(Available data Opens)
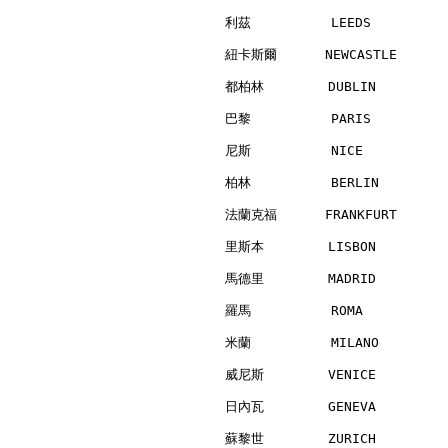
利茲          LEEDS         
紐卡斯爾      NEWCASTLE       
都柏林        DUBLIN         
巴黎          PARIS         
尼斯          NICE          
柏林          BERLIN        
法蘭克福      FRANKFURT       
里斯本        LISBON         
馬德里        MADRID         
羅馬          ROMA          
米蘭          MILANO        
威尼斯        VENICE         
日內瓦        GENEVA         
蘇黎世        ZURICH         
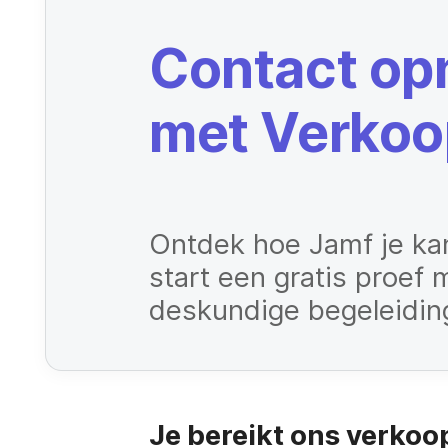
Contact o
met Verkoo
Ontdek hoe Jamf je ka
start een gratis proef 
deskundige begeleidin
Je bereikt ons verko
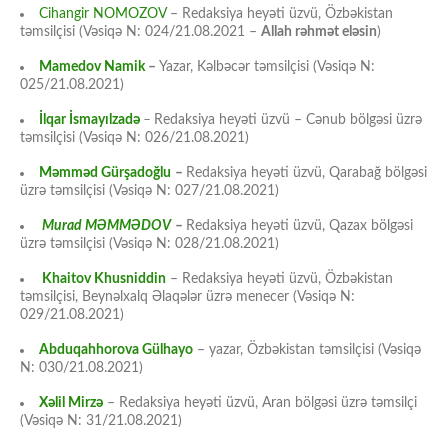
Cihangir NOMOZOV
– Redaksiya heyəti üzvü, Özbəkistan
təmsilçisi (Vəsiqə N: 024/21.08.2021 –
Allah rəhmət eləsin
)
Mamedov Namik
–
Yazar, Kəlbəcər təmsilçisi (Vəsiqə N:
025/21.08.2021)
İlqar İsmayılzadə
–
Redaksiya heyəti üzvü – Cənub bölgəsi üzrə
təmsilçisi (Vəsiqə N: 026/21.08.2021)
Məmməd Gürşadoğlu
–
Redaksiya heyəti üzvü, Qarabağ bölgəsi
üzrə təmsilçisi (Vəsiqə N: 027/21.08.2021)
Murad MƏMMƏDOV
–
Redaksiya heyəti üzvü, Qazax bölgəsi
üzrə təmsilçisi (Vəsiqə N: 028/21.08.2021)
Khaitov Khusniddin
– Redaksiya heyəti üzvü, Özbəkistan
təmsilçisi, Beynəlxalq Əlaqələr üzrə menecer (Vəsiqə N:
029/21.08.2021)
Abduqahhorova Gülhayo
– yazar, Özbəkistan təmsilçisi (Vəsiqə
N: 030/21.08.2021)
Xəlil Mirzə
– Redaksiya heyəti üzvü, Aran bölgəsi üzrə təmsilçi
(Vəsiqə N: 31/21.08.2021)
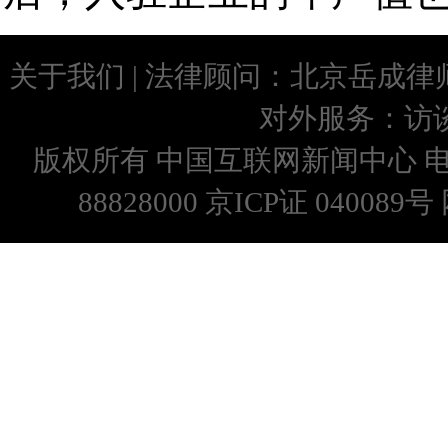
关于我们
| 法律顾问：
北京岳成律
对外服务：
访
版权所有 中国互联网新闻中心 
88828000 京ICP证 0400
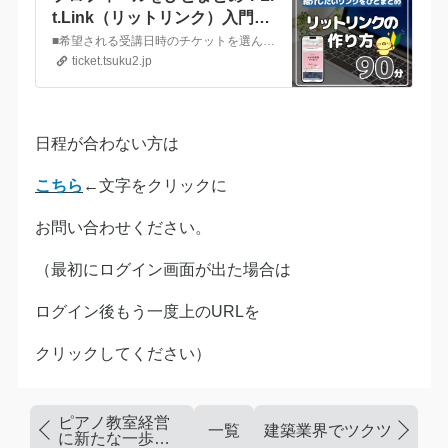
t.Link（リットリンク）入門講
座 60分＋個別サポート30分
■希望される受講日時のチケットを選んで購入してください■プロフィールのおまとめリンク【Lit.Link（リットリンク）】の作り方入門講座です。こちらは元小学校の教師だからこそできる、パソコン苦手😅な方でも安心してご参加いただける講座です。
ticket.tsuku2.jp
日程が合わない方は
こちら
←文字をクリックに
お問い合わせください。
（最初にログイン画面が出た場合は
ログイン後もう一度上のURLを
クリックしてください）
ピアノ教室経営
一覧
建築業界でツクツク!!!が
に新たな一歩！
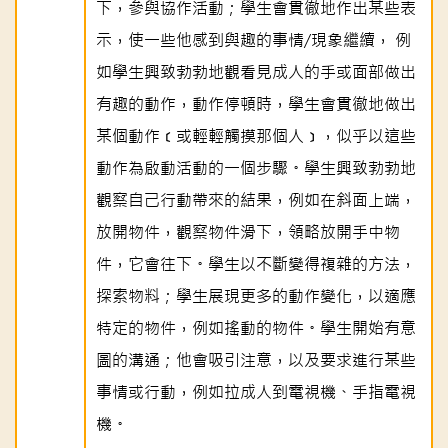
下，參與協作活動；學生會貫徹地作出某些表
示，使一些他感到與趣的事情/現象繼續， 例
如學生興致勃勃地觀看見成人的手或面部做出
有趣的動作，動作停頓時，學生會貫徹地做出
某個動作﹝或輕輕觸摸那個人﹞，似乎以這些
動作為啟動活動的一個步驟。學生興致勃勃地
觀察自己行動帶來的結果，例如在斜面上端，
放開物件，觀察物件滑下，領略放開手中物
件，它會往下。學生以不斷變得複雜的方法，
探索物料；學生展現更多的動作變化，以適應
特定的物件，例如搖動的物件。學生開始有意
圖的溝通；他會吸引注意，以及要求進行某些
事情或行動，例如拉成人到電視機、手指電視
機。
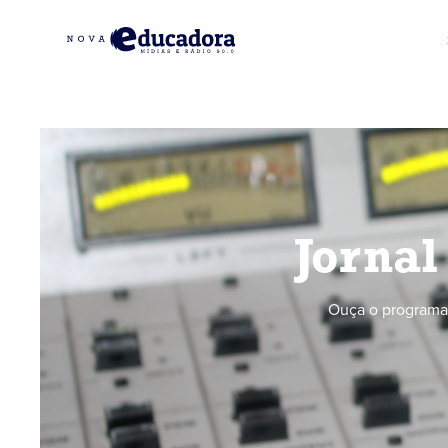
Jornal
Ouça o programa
(Available data Closes)
(Available data Opens)
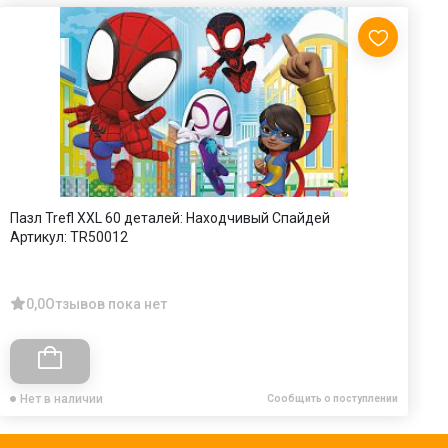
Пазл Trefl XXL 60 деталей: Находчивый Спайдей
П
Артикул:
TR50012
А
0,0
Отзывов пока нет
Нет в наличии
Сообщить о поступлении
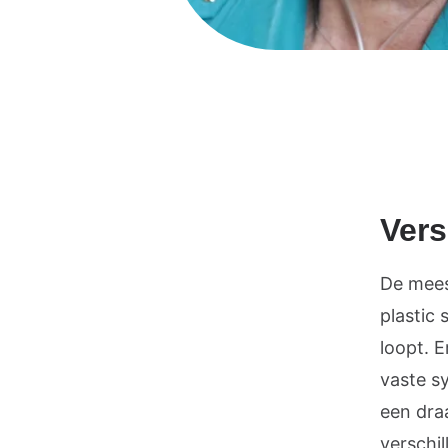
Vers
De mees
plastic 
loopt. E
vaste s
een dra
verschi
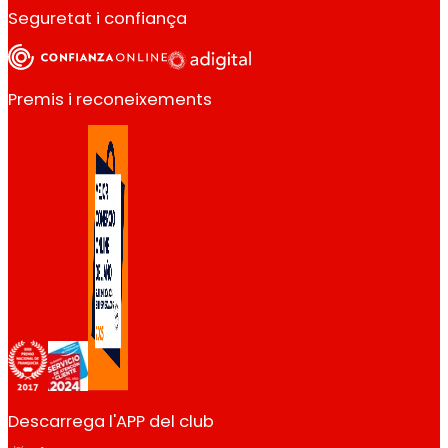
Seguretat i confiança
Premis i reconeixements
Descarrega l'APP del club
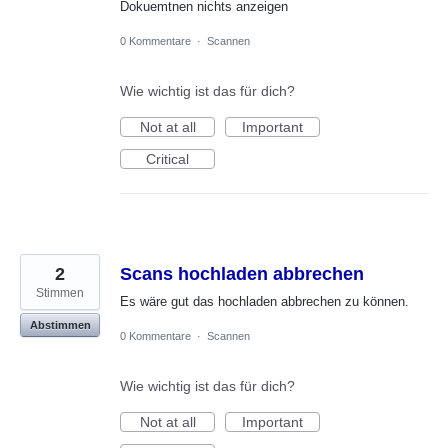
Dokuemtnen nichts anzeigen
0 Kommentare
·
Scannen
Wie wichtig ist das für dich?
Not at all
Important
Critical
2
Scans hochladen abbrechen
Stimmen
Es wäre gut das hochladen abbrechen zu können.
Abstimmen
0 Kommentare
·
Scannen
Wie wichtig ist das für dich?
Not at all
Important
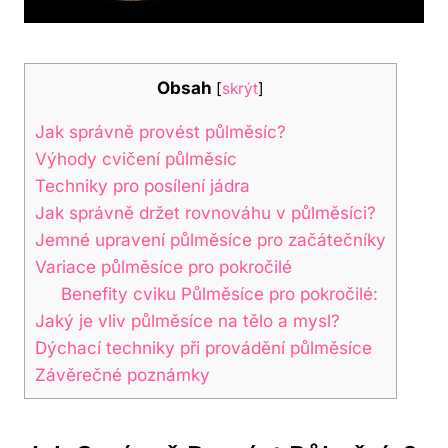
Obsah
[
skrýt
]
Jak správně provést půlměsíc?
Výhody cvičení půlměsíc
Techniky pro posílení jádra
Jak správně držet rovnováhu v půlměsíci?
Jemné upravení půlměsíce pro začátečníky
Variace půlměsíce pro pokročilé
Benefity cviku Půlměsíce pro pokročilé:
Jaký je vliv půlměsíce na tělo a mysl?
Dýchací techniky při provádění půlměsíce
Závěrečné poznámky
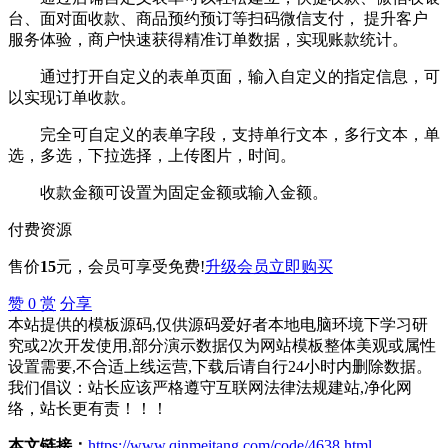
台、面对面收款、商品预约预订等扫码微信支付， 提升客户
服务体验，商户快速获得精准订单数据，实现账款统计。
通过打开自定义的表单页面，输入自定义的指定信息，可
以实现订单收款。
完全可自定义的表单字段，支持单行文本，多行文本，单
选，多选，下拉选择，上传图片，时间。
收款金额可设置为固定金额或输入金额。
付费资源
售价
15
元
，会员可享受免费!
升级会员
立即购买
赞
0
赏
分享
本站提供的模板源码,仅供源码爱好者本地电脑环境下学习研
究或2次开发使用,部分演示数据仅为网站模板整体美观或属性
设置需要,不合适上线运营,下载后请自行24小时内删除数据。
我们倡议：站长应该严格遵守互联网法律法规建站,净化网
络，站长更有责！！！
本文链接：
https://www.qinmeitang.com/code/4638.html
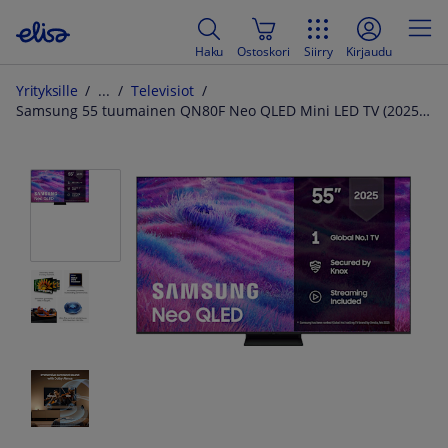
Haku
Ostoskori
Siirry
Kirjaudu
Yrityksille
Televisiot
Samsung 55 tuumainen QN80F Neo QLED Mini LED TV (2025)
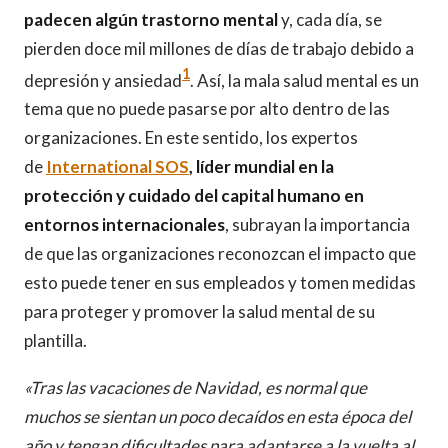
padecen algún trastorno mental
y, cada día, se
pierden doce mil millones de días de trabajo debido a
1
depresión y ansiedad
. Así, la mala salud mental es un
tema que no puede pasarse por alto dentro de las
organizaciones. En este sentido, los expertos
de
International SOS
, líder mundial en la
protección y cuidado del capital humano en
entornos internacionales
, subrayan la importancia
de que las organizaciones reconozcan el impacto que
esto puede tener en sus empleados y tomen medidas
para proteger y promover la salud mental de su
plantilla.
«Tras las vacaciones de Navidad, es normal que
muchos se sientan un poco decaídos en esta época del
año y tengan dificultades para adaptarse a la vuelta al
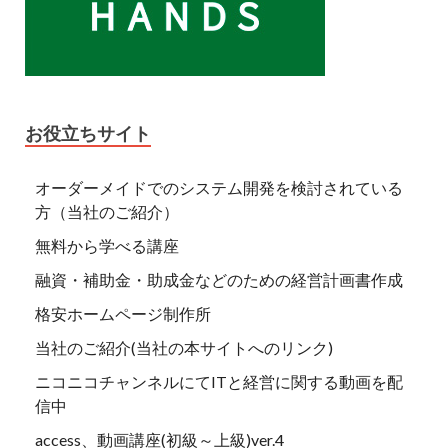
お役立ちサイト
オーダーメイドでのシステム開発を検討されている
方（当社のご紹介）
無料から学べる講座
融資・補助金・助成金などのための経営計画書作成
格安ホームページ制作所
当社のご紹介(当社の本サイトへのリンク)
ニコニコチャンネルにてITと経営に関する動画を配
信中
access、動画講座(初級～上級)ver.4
(Available data Closes)
● **What is expected**
Copy out the lines from the one containing "台、面对面收款、商品预约预订等扫码微信支付， 提升客户" through the one containing "Samsung 55 tuumainen", both included, leaving the pictures out.

● **Task response**
台、面对面收款、商品预约预订等扫码微信支付， 提升客户
服务体验，商户快速获得精准订单数据，实现账款统计。
通过打开自定义的表单页面，输入自定义的指定信息，可
以实现订单收款。
完全可自定义的表单字段，支持单行文本，多行文本，单
选，多选，下拉选择，上传图片，时间。
收款金额可设置为固定金额或输入金额。
付费资源
售价
15
元
，会员可享受免费!
升级会员
立即购买
赞
0
赏
分享
本站提供的模板源码,仅供源码爱好者本地电脑环境下学习研
究或2次开发使用,部分演示数据仅为网站模板整体美观或属性
设置需要,不合适上线运营,下载后请自行24小时内删除数据。
我们倡议：站长应该严格遵守互联网法律法规建站,净化网
络，站长更有责！！！
本文链接：
https://www.qinmeitang.com/code/4638.html
Haku
Ostoskori
Siirry
Kirjaudu
Yrityksille
Televisiot
Samsung 55 tuumainen QN80F Neo QLED Mini LED TV (2025)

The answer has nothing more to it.